> Task brief: Once you find the line with "right shoulder: (1014, 718)" in the listing below, set down exactly every line from it through the line with "right back paw: (390, 850)", but no pictures.
=== Begin Enclosure ===
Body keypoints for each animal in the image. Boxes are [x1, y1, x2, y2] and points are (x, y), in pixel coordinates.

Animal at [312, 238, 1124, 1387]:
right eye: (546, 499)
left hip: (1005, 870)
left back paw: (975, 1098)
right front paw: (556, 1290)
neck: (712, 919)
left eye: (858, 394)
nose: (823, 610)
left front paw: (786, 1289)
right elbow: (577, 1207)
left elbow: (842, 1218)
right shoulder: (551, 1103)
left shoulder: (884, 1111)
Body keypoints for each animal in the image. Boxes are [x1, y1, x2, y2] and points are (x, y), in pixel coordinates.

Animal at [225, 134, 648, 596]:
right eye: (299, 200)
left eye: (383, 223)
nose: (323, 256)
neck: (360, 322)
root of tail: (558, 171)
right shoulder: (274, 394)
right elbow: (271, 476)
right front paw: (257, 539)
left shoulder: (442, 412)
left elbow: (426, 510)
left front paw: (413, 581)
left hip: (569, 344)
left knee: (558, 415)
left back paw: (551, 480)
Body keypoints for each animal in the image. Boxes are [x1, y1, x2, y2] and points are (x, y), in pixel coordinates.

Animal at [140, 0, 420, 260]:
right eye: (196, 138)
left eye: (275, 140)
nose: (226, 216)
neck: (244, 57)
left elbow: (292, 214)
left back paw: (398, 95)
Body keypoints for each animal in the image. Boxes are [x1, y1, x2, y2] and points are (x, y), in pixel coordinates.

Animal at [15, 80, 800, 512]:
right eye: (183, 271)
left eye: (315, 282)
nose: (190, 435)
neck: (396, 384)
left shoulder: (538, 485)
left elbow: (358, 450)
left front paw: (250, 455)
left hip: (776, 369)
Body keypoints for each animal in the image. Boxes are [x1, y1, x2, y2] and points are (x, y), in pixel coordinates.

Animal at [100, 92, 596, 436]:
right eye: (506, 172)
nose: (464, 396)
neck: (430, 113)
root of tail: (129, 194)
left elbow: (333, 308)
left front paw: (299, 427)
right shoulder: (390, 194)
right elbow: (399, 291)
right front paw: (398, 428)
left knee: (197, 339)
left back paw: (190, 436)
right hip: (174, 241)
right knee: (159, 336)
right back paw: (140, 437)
=== End Enclosure ===
=== Begin Enclosure ===
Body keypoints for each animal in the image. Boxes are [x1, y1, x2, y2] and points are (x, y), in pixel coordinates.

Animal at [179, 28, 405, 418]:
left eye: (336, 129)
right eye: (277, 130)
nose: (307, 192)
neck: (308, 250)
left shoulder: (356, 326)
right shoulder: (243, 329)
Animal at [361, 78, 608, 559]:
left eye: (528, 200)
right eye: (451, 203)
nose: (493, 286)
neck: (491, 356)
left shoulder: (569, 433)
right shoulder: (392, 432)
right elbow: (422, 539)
=== End Enclosure ===
=== Begin Enclosure ===
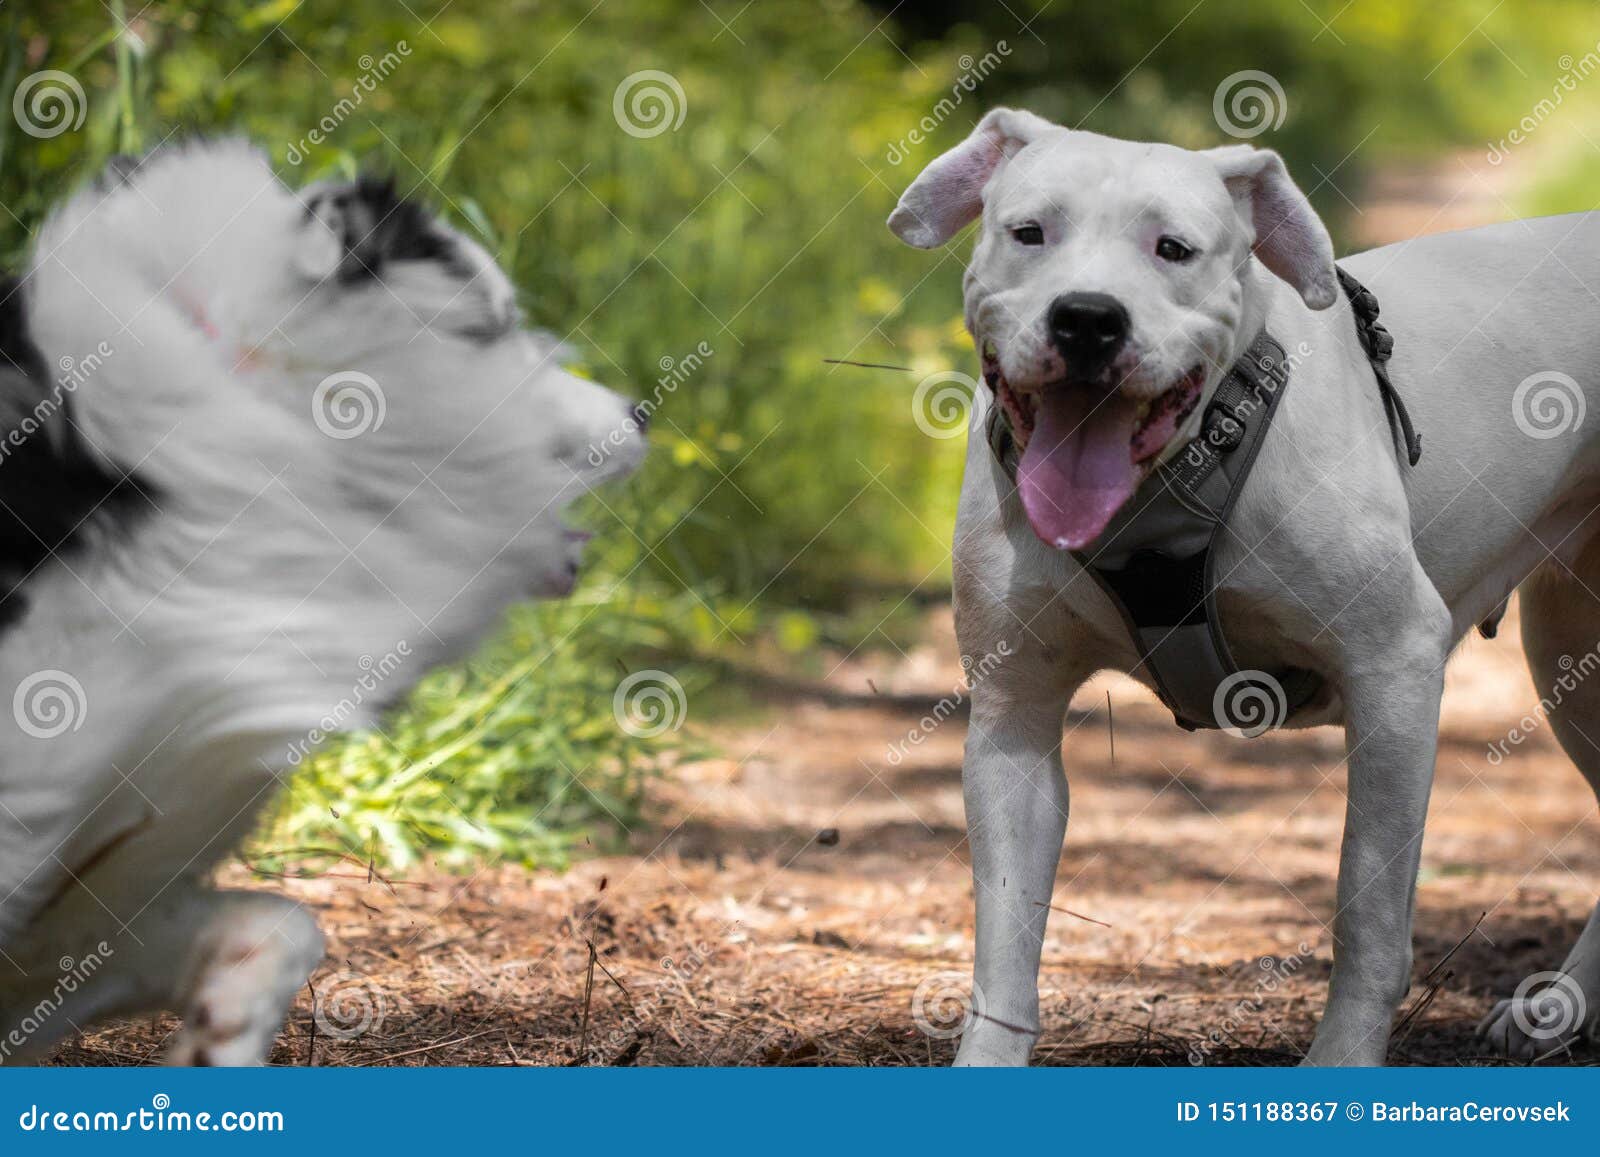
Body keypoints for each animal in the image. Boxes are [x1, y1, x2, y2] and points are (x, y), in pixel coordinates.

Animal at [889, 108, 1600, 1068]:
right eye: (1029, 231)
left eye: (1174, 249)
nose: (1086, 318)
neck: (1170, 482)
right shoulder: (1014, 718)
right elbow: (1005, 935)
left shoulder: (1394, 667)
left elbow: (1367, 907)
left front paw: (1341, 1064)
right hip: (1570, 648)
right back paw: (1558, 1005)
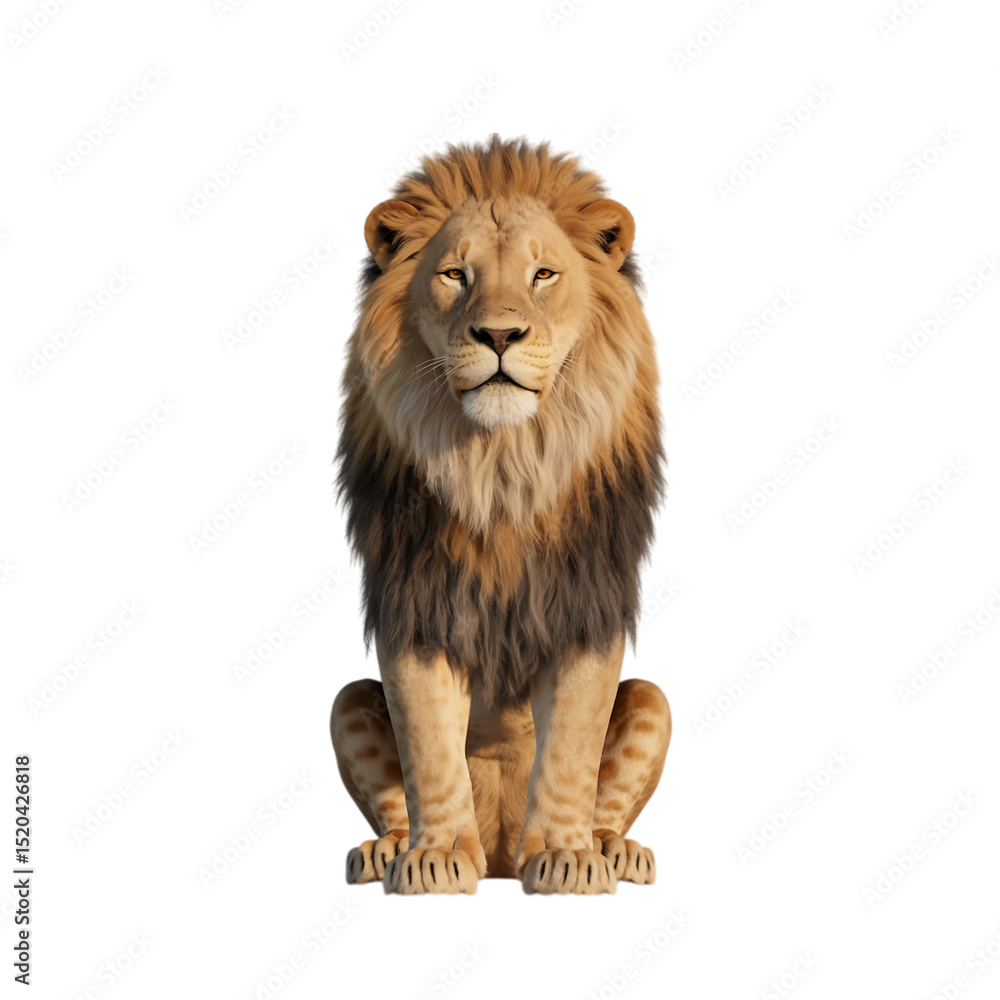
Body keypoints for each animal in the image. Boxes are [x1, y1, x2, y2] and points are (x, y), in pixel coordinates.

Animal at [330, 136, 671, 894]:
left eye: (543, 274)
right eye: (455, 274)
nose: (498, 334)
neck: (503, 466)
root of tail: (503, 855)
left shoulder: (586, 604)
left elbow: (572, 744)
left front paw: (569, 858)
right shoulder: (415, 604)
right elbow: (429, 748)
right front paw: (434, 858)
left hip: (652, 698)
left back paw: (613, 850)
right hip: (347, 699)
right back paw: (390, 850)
=== End Enclosure ===
> Answer to this problem:
right shoulder: (1014, 718)
right elbow: (1005, 935)
left shoulder: (1394, 667)
left elbow: (1367, 907)
left front paw: (1341, 1064)
right hip: (1570, 648)
right back paw: (1558, 1005)
Body keypoints for each animal in the image. Boxes are [x1, y1, x2, y2] and points are (x, y), in pixel coordinates.

Animal at [330, 136, 671, 894]:
left eye: (543, 274)
right eye: (455, 274)
nose: (498, 334)
neck: (503, 466)
root of tail: (503, 855)
left shoulder: (586, 604)
left elbow: (572, 744)
left front paw: (569, 858)
right shoulder: (415, 604)
right elbow: (429, 748)
right front paw: (434, 858)
left hip: (652, 698)
left back paw: (613, 850)
right hip: (347, 699)
right back paw: (390, 850)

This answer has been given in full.